On Thursday, Sherrod will practice in pads without restrictions, another first in his long-awaited comeback.
"They (the pads) have been in my locker for a while," Sherrod said. "It's about time for me to break them out."
Sherrod is a reserved, soft-spoken 24-year-old whose personality doesn't match his massive size as a prototypical offensive tackle. He hasn't let his emotions show much publicly in the nearly two years that he's been forced to stay away from football. Speaking frequently since the injury about the need to take things day to day, Sherrod had to fight any urge to get ahead of himself.

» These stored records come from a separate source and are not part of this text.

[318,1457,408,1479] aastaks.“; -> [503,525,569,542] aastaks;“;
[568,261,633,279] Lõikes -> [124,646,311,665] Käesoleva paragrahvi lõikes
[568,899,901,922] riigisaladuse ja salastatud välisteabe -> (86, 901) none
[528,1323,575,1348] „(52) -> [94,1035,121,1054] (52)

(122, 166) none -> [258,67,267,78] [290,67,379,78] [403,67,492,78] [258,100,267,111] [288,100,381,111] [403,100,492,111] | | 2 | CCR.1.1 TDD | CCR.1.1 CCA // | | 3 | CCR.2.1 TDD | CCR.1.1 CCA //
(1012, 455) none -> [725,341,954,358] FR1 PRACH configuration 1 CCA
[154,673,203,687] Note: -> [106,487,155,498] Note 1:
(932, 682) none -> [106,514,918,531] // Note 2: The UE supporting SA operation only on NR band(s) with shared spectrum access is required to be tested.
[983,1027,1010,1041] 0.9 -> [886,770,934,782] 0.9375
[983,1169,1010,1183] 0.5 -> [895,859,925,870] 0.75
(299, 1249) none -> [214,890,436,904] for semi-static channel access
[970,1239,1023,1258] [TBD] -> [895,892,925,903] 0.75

Now that the good news he was waiting for has arrived, Sherrod could only laugh and smile at his locker as he thought about the challenge he faced of having to watch the early years of his NFL career be spent the way they were.
"It's definitely been a while, and it's felt like it," Sherrod said. "I'm just finally glad that this day has come. It tested my patience a little while, but patience is a virtue."
By participating in Wednesday's practice, Sherrod now has three weeks before the Packers have to choose whether to add him to the active roster, release him or place him on season-ending injured reserve. Sherrod is planning for the first of those three options.
"I'm looking forward to getting back out there on the roster and helping my team get to our goal of winning the Super Bowl," Sherrod said.
While Sherrod has reason for optimism, Green Bay isn't going to rush him through the final steps of the process.
"The individual work will be really good for him," coach Mike McCarthy said. "How we integrate him into the team work (in practice) is something we've talked about. We're not going to just roll him out there and have him play 55 snaps in pads. I don't think that's really smart with what he's been through and the path he had to take to get to this point.
"We will break him in and push as far as we can. Just be smart."
Sherrod thought he was bending well and said he felt strong in Wednesday's practice. Going through the every-day motions on a consistent basis and coming out each time healthy is the last hurdle for him to overcome.
This day, though, was about enjoying the many hurdles that he'd already overcome.
"It means that all the hard work that I've been putting in with all my rehab has paid off," Sherrod said. "It's been a battle waiting for these couple weeks to wind down, and it finally came.
"Basically the day that I initially got hurt, ever since then I've just been looking forward to this day. It has been awhile, but I've just been keeping focused each and every day until this point."
The Packers had big plans for Sherrod when general manager Ted Thompson drafted him with the 32nd overall pick in 2011. A year earlier, Green Bay drafted Bryan Bulaga in the first round. The pairing of two first-round picks at offensive tackle seemed like the way to go for a team that had emerging star Aaron Rodgers at quarterback.
But that plan has yet to work out for the Packers. Sherrod was unable to win a starting job as a rookie and played sparingly in five games that season before his injury. But with a clean bill of health and an admitted greater appreciation for the game, Sherrod is ready to prove why Green Bay believed in him.
"They picked me for a reason and I'm just looking forward to going out there and playing football again," Sherrod said. "It's been a long time, but I'm glad that I finally got this chance again."